Indeed, Luke himself is gently urging upon us the same contemplative theme, a Christmas that is still, quiet, a matter of coming to see God here and now. After all, Mary herself, so central to the scene, shows us what to do, how to be quiet and to contemplate Christ born among us:

"Mary treasured all these things and pondered them in her heart. (2.19)

Here is an invitation, so appropriate to our enforced stay-at-home moment, to stop and be quiet, closing our eyes and pondering all of it in our hearts: 2020, Covid; the disruptions and losses rending our society; eruptions of violence in our cities; the shuttering of our parishes; the awakening that has been happening, we hope, in these weeks of Advent; John the Baptist, angels and shepherds; the angel Gabriel coming to visit Mary; and at the heart of it all, this homeless couple huddled in a barn, their new-born baby in a rough bin where sheep and cows are accustomed to eat. All this we can ponder in our hearts on this most quiet Christmas day.

the new bornNow all this may seem fanciful, even a bit too pious amid crises that demand action. But it is not so. By pondering deeply, savoring, being touched to the core, we become more fully alive, better able to stand up and speak and act. It is those who see, and ponder what they see, that will have something to say, compassion and love manifest in their deeds.

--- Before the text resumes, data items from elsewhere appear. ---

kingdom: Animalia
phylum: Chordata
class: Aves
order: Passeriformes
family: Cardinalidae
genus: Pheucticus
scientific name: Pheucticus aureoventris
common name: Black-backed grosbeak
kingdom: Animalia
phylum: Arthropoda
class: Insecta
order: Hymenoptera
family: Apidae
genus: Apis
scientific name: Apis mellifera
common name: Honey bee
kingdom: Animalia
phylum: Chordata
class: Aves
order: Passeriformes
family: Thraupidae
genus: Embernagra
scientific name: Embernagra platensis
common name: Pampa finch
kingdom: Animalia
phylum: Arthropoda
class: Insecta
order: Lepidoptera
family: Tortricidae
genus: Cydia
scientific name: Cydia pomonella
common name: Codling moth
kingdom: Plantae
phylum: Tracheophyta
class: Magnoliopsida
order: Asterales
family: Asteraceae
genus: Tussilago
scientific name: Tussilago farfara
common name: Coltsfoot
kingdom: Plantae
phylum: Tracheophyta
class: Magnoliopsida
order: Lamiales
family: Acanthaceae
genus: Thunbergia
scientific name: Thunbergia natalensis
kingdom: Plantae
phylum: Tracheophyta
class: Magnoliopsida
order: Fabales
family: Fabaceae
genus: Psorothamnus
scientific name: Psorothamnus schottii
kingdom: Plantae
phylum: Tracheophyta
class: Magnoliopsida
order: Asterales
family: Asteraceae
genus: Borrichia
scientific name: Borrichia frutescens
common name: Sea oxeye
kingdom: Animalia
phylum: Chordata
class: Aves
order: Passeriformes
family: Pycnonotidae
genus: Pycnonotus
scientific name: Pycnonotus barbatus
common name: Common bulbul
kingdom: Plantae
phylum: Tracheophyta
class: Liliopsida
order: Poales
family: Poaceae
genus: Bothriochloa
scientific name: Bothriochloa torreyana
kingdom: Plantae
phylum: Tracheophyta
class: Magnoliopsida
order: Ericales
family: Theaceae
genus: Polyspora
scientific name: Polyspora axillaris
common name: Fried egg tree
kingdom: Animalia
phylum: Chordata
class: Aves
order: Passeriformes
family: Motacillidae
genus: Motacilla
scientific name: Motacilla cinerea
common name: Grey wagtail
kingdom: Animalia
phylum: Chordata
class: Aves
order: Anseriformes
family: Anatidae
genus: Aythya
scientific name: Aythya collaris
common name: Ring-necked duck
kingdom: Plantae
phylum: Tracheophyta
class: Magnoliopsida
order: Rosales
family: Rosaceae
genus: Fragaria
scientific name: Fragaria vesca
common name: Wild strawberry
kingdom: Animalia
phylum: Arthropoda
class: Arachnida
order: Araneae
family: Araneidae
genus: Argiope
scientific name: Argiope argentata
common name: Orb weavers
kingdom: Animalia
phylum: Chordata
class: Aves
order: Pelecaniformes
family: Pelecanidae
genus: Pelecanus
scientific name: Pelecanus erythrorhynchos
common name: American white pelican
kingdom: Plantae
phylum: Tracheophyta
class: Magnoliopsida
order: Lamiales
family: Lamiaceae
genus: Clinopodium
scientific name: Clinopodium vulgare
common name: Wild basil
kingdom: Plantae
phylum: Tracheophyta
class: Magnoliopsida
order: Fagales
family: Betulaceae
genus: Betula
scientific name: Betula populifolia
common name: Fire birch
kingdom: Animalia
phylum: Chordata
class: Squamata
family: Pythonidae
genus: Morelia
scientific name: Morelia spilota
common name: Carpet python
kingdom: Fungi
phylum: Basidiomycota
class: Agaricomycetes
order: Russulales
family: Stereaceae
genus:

This after all is Luke’s final point. Ordinary men and women, the shepherds suddenly found their voice and their courage, and with great effectiveness spread the news, as the first preachers of the newborn Christ:

 "When they had seen him, they spread the word concerning what had been told them about this child, and all who heard it were amazed at what the shepherds said to them… The shepherds returned, glorifying and praising God for all the things they had heard and seen, which were just as they had been told. (2.17-18, 20)

We are no less qualified for this than the shepherds, if for a moment we have put aside our doubts, getting up and finding our way to the Christ born in the world of 2020 — as it is, and not a better world somewhere else. We too can give our own simple witness in our own words to the Lord born this year, of all years.

 (I will not post a homily for Sunday, December 27. But since that date is the Feast of the Holy Family, you can tell your own story of what it means for a family to be holy! My next one will be for Epiphany, January 3, 2021.)